ITEM DA TAREFA 1: Cite, sem nenhuma alteração, o trecho do texto sobre Luíza Mahin que começa com as palavras "A força do imaginário" e termina com "da Conceição Lima.".

### SEÇÃO DO DOCUMENTO ###

Na narrativa popular, Luíza Mahin teria sido uma dessas pessoas. A memória coletiva a coloca como uma importante articuladora do levante, uma quitandeira que usava sua liberdade e seus contatos para transmitir mensagens e organizar a resistência.

A força do imaginário social e a importância de sua figura como inspiração, especialmente o feminismo negro, a tornaram uma figura central na narrativa da resistência contra o racismo no Brasil.

“Para além da existência física ou não dessa figura, o que importa é a maneira como o movimento constituiu a figura, se apropriou dela, criou outros significados para ela e vem trabalhando com essa figura”, afirma a historiadora e pesquisadora Dulcilei da Conceição Lima.

Ela ressalta que a manutenção do simbolismo da figura de Luíza Mahin ilustra os caminhos encontrados pela luta negra no Brasil para construir e fortalecer a mobilização.

“O mais importante e fundamental nisso tudo é percebermos a capacidade que esse grupo tem de se mobilizar e de movimentar essas informações de maneira que tragam valorização, elementos de manutenção da luta, de coesão. Esses elementos são importantes para os movimentos, que, por sua vez, são importantes para a população negra de uma forma geral.”

Origem do símbolo

A principal fonte de informação sobre Luíza Mahin é uma carta escrita pelo advogado e abolicionista Luiz Gama ao jornalista Lúcio de Mendonça em 1880. No texto, ele afirma ser filho dela.

“Sou filho natural de uma negra, africana livre, da Costa da Mina (Nagô de Nação), de nome Luíza Mahin, pagã, que sempre recusou o batismo e doutrina cristã”, descreve Gama no documento, que tinha objetivo de ser uma breve biografia.

###

ITEM DA TAREFA 2: Reproduza apenas os registros, do início até a linha que contém "The value of precision", inclusive, trocando "series" por "sequence" e sem mudar mais nada.

### DADOS FORNECIDOS ###

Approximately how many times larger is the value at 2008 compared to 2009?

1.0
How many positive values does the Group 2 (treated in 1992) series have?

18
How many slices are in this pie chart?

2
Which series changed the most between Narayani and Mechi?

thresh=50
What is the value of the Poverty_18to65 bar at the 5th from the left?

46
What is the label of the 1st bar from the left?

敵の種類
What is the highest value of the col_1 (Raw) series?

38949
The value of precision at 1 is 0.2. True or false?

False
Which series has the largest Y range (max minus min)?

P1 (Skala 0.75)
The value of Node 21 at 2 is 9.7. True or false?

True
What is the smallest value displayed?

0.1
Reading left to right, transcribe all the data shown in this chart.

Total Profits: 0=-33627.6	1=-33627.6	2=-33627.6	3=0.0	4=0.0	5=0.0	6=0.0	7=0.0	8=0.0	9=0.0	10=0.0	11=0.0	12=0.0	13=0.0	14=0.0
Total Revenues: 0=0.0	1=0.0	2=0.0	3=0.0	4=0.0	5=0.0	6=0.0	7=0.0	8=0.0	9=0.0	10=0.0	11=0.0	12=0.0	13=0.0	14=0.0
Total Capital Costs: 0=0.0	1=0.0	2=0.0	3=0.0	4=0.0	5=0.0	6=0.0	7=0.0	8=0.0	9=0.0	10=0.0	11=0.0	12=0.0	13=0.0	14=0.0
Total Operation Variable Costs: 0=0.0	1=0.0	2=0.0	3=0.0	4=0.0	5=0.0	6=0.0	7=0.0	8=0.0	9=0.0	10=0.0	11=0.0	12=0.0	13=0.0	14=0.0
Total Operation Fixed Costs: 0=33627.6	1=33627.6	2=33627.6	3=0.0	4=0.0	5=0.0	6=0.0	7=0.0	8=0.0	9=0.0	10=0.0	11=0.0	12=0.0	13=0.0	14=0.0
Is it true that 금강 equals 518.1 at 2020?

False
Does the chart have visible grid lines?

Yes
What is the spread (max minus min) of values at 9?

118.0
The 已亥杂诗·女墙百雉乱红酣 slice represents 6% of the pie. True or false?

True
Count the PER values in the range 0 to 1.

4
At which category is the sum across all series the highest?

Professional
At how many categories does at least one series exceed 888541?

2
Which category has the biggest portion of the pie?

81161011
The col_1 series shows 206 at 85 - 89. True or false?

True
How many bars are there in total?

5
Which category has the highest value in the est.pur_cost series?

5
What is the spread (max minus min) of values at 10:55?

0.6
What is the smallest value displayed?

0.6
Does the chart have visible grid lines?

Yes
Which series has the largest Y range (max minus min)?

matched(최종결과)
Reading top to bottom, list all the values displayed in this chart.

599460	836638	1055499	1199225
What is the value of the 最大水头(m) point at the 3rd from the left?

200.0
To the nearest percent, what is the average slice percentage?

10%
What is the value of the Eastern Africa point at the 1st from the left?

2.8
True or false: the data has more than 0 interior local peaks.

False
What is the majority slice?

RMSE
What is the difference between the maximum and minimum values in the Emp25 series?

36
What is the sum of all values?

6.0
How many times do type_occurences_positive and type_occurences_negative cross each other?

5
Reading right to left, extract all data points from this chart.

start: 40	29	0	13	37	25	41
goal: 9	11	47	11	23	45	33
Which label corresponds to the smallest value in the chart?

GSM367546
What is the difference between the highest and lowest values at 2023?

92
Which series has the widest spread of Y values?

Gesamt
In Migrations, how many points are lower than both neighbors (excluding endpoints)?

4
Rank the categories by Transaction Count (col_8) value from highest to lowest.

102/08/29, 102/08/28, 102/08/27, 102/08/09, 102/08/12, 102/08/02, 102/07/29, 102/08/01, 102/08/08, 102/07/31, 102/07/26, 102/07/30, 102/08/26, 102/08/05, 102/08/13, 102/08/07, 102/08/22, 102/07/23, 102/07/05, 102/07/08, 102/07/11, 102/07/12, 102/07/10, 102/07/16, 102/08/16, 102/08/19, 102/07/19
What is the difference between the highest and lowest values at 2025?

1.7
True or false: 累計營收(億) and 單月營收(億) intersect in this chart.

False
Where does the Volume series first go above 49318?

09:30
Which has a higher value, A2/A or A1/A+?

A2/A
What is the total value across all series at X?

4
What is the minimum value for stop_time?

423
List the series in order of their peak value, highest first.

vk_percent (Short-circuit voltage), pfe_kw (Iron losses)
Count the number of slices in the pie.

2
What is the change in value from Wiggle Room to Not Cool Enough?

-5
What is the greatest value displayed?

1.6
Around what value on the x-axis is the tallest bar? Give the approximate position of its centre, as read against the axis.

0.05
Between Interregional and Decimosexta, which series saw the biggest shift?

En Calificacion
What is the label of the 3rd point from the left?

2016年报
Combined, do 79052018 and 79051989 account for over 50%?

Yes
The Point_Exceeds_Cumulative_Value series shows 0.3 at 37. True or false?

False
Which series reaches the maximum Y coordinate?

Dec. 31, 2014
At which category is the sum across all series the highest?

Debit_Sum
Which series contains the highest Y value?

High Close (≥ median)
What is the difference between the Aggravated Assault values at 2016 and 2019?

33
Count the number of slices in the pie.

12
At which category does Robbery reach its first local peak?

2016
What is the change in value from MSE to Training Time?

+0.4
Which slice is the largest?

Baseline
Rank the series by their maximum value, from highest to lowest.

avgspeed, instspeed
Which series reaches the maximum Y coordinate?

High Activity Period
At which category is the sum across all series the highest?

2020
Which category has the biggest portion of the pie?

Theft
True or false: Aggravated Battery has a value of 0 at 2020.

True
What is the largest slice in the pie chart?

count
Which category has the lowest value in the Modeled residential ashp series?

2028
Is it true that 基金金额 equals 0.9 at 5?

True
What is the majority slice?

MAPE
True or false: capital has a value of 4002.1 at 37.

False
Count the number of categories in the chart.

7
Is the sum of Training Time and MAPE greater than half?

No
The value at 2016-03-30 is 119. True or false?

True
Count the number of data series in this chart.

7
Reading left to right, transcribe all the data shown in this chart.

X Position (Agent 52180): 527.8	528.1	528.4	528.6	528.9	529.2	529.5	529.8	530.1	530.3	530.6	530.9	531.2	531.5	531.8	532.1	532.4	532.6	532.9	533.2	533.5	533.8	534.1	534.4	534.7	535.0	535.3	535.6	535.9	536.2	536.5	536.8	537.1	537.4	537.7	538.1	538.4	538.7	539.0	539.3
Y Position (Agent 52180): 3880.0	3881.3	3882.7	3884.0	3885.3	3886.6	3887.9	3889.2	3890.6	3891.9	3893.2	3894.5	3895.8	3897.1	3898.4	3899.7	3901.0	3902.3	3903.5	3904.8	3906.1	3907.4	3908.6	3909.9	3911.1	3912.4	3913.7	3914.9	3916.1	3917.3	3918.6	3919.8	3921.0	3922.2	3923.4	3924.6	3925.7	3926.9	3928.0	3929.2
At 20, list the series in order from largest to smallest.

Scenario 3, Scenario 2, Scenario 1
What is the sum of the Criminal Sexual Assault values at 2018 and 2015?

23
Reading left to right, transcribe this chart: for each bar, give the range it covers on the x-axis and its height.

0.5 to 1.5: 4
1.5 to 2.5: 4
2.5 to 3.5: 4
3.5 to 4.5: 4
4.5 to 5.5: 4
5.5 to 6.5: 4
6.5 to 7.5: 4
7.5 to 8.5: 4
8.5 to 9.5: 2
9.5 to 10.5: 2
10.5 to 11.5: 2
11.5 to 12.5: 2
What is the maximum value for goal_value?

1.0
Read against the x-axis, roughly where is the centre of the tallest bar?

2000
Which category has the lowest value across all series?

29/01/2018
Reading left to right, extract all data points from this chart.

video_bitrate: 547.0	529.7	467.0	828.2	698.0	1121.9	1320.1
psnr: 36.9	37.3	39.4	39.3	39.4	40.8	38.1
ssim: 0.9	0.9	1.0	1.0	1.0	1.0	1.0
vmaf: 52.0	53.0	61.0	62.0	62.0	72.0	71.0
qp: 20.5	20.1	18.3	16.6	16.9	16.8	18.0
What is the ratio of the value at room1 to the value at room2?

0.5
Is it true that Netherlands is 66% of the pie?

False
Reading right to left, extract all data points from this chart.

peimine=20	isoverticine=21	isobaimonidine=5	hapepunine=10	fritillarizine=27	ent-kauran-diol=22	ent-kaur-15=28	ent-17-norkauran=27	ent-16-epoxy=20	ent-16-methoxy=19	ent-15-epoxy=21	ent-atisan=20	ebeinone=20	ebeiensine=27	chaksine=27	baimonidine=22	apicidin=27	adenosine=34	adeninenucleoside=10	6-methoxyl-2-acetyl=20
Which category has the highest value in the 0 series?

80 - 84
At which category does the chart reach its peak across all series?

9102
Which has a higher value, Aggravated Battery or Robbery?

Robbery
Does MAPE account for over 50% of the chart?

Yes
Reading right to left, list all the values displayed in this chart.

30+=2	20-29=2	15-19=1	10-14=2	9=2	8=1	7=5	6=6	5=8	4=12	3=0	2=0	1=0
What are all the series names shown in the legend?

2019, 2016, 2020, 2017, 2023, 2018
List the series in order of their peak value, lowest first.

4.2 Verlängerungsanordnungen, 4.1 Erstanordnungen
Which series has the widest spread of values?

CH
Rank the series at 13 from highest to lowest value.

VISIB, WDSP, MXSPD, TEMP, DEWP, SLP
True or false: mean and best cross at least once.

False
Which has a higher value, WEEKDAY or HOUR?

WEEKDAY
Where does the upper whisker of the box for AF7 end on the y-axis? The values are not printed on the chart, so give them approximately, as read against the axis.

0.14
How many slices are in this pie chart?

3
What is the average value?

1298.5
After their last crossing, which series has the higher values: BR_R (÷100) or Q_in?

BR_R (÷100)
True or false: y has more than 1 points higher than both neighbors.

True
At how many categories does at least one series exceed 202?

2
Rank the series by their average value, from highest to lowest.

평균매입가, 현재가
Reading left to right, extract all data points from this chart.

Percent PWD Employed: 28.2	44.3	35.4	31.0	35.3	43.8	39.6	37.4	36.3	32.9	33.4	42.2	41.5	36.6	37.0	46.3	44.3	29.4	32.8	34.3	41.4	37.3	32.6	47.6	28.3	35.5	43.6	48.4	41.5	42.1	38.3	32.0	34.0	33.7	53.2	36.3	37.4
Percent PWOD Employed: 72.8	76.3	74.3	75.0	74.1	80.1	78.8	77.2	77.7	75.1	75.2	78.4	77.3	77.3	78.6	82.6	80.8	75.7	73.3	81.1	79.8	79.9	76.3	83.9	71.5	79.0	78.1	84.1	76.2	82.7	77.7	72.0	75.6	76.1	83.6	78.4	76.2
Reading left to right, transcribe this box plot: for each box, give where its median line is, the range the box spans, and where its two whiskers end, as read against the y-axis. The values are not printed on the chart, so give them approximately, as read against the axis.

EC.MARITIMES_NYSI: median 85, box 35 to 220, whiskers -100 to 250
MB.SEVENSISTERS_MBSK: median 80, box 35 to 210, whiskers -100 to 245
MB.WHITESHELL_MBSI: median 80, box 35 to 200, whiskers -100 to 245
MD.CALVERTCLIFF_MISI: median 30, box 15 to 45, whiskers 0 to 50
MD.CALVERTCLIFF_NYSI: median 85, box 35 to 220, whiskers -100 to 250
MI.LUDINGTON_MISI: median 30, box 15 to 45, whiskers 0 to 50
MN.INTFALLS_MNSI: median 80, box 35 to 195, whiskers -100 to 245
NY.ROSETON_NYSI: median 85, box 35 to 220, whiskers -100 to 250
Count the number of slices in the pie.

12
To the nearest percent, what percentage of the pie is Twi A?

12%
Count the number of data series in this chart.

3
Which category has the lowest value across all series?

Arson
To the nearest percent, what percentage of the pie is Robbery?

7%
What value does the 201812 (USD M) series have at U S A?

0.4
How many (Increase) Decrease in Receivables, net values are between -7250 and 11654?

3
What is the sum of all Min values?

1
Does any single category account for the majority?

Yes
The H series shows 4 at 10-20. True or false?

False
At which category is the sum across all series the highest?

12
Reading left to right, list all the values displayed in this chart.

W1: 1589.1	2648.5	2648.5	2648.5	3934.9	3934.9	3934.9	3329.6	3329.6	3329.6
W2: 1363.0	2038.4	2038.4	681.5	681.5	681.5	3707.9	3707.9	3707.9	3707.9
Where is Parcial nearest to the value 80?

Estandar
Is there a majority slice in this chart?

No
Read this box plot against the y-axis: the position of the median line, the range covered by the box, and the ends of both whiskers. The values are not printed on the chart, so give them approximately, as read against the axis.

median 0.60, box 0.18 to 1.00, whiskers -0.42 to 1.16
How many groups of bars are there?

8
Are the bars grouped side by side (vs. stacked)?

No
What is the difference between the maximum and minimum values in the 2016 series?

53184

###

RESPOSTA ESCRITA 1:
A força do imaginário social e a importância de sua figura como inspiração, especialmente o feminismo negro, a tornaram uma figura central na narrativa da resistência contra o racismo no Brasil.

“Para além da existência física ou não dessa figura, o que importa é a maneira como o movimento constituiu a figura, se apropriou dela, criou outros significados para ela e vem trabalhando com essa figura”, afirma a historiadora e pesquisadora Dulcilei da Conceição Lima.

RESPOSTA ESCRITA 2:
Approximately how many times larger is the value at 2008 compared to 2009?

1.0
How many positive values does the Group 2 (treated in 1992) sequence have?

18
How many slices are in this pie chart?

2
Which sequence changed the most between Narayani and Mechi?

thresh=50
What is the value of the Poverty_18to65 bar at the 5th from the left?

46
What is the label of the 1st bar from the left?

敵の種類
What is the highest value of the col_1 (Raw) sequence?

38949
The value of precision at 1 is 0.2. True or false?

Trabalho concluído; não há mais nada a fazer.